Amy Florian, now of Hoffman Estates and a member of our Editorial Board's advisory panel, became a widow more than 30 years ago when her first husband was killed in a car crash. “Everybody feels that their future is gone,” Florian told us long ago. “That's actually not true. Your future is not gone. It's just going to be a completely different future than you had planned.”

The trauma prompted her to pursue academic study of grief, and she's become a nationally renowned expert on loss and healing, an award-winning author of several books on the topic including “A Friend Indeed: Help Those You Love When They Grieve” and a consultant who helps businesses deal with work-related grief issues.

“Our society seems to think the goal is to put it behind you and get on with life,” Florian says. “That's not the goal. You never take someone you love, put them in a convenient box marked 'Past' and leave them behind while you go on. And you never forget. You're not supposed to forget. They're a part of you quite literally — the proteins in your brain folded in a certain way in response to your attachment to them and those proteins never unfold.

“Although you do have to let go of what can no longer be — you won't get their hug, hear their laugh in person, watch that show together — you create memories and stories, and you carry them with you for the rest of your life. You carry their life with you, you carry their love with you, you carry who you have become because this person was in your life and loved you. You are forever changed.

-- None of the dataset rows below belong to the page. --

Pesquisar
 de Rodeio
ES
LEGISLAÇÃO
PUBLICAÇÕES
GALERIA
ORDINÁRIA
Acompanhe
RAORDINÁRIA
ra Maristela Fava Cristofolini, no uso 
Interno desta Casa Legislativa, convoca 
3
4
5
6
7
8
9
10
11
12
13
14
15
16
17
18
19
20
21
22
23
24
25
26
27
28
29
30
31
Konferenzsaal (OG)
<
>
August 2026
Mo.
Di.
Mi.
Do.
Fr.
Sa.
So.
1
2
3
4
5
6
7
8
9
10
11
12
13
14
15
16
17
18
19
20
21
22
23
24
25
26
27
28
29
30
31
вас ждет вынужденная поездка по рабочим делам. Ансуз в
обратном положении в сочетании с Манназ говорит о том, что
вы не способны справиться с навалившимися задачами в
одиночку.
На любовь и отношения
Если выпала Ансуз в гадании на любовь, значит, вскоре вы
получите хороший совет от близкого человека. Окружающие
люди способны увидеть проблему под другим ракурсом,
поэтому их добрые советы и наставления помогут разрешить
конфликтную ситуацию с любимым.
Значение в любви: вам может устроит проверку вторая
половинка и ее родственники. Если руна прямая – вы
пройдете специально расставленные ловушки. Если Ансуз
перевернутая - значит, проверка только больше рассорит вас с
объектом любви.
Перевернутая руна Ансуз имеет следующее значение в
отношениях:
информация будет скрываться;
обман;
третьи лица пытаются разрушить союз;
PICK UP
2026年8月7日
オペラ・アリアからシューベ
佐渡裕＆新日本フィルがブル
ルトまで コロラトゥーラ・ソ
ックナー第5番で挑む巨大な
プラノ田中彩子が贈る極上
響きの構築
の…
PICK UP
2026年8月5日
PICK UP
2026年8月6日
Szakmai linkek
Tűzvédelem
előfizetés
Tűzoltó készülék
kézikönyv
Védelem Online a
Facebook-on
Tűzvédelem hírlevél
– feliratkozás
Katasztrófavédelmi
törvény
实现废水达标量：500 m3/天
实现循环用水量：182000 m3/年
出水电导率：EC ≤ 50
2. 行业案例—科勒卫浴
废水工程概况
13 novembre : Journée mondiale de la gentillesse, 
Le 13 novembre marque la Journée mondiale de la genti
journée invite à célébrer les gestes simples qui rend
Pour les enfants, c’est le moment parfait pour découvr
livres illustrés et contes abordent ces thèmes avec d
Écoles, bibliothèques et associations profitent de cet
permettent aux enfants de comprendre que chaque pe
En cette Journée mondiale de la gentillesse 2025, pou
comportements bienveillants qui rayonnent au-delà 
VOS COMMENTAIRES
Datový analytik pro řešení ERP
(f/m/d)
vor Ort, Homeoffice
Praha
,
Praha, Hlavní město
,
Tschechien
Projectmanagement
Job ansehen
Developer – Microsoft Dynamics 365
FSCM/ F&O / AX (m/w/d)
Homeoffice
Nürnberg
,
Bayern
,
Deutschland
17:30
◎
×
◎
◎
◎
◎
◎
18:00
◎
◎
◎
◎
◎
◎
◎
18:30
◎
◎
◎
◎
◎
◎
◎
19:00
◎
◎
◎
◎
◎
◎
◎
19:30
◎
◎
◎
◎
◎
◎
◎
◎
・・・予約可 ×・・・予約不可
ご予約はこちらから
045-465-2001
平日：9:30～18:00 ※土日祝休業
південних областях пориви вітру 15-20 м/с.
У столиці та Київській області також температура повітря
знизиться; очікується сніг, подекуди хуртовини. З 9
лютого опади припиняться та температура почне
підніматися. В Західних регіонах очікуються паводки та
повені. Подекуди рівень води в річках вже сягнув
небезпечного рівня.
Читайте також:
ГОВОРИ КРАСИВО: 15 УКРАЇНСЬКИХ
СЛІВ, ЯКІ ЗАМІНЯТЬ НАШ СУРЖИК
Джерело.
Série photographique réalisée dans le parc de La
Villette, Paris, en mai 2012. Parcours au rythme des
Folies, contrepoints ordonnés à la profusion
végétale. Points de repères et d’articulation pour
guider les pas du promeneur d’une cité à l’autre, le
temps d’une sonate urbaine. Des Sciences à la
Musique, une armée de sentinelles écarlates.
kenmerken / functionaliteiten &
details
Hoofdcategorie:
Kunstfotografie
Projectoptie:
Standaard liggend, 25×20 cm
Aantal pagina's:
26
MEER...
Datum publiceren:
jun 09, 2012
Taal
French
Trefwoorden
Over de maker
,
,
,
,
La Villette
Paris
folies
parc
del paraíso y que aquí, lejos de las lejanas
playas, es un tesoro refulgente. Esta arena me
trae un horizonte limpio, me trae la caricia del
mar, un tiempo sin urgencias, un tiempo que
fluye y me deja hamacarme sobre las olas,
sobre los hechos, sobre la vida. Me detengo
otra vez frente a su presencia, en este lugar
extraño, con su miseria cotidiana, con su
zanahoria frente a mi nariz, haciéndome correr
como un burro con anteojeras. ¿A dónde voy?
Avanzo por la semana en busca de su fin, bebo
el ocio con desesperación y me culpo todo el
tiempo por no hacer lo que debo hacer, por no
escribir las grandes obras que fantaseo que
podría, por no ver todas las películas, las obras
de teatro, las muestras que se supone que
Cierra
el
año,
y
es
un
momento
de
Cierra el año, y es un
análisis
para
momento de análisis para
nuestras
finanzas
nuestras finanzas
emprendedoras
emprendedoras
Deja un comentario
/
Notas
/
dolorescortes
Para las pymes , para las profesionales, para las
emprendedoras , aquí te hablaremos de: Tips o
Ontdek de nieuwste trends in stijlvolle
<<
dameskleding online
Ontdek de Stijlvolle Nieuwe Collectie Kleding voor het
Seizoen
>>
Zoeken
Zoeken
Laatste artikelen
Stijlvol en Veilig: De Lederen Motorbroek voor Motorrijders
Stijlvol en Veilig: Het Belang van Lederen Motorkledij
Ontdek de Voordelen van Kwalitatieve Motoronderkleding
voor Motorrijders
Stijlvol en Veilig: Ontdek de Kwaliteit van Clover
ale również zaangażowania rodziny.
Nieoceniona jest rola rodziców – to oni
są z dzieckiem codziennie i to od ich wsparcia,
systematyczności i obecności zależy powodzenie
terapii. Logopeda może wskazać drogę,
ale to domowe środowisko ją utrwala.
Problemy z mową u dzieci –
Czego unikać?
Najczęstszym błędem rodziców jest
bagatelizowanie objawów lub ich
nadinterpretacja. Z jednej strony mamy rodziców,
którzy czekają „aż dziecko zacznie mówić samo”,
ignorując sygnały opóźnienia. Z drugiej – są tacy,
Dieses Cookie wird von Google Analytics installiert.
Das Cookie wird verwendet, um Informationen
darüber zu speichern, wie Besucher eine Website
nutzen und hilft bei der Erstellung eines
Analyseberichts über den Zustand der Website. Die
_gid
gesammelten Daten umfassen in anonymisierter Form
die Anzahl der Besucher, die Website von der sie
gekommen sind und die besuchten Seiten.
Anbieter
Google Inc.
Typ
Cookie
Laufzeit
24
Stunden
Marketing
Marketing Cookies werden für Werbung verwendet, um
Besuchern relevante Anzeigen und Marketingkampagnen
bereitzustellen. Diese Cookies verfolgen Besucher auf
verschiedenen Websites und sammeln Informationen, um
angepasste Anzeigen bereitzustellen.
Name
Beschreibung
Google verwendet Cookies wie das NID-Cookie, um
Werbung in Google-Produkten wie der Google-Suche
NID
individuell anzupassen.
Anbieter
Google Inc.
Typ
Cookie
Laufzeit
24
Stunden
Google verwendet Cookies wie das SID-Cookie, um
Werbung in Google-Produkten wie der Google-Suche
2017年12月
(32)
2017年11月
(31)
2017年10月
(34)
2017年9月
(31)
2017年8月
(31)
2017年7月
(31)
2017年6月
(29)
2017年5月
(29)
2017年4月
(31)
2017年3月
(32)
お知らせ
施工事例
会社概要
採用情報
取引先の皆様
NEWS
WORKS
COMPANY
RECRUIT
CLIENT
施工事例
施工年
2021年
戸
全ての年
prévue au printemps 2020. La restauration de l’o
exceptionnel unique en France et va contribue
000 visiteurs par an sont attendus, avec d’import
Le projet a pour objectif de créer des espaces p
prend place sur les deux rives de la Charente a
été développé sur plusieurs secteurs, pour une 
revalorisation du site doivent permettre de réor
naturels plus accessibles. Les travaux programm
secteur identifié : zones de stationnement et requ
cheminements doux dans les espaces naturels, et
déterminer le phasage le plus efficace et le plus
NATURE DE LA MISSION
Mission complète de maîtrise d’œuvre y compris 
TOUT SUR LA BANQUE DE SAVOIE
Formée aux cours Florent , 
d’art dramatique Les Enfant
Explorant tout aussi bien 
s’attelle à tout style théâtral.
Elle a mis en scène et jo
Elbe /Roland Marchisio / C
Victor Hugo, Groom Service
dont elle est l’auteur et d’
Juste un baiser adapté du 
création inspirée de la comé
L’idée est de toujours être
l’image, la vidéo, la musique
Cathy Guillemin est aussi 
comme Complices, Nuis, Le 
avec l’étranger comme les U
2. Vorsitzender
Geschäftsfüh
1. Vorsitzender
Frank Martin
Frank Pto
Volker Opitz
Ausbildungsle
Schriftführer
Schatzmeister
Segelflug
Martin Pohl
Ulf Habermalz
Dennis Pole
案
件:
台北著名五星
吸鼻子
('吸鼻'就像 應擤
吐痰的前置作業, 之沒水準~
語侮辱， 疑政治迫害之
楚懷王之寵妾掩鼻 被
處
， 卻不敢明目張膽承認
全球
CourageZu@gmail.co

“In that sense, the grief never ends, but the pain subsides, the grief changes, you cherish the past without living in it, and life becomes wonderful again. You can go on, heal, find new purpose, build a life worth living that honors their memory and what you learned from their life and death, and reconnect with joy.

“There will never be a time when you stop wondering what life would be like if they were still alive, or when you never cry again. You can always get a wave of emotion. It happens less and less often and it is less and less intense over time, but it's a good thing that it can still happen years later. It means you're carrying them with you.”

Our hearts, like the hearts of so many, go out to Frum and to all those who grieve. To them, let us today offer this faithful comfort from Brazilian novelist Paulo Coelho: “We never lose our loved ones. They accompany us. They don't disappear from our lives. We are merely in different rooms.”

Yes. With us. But in different rooms.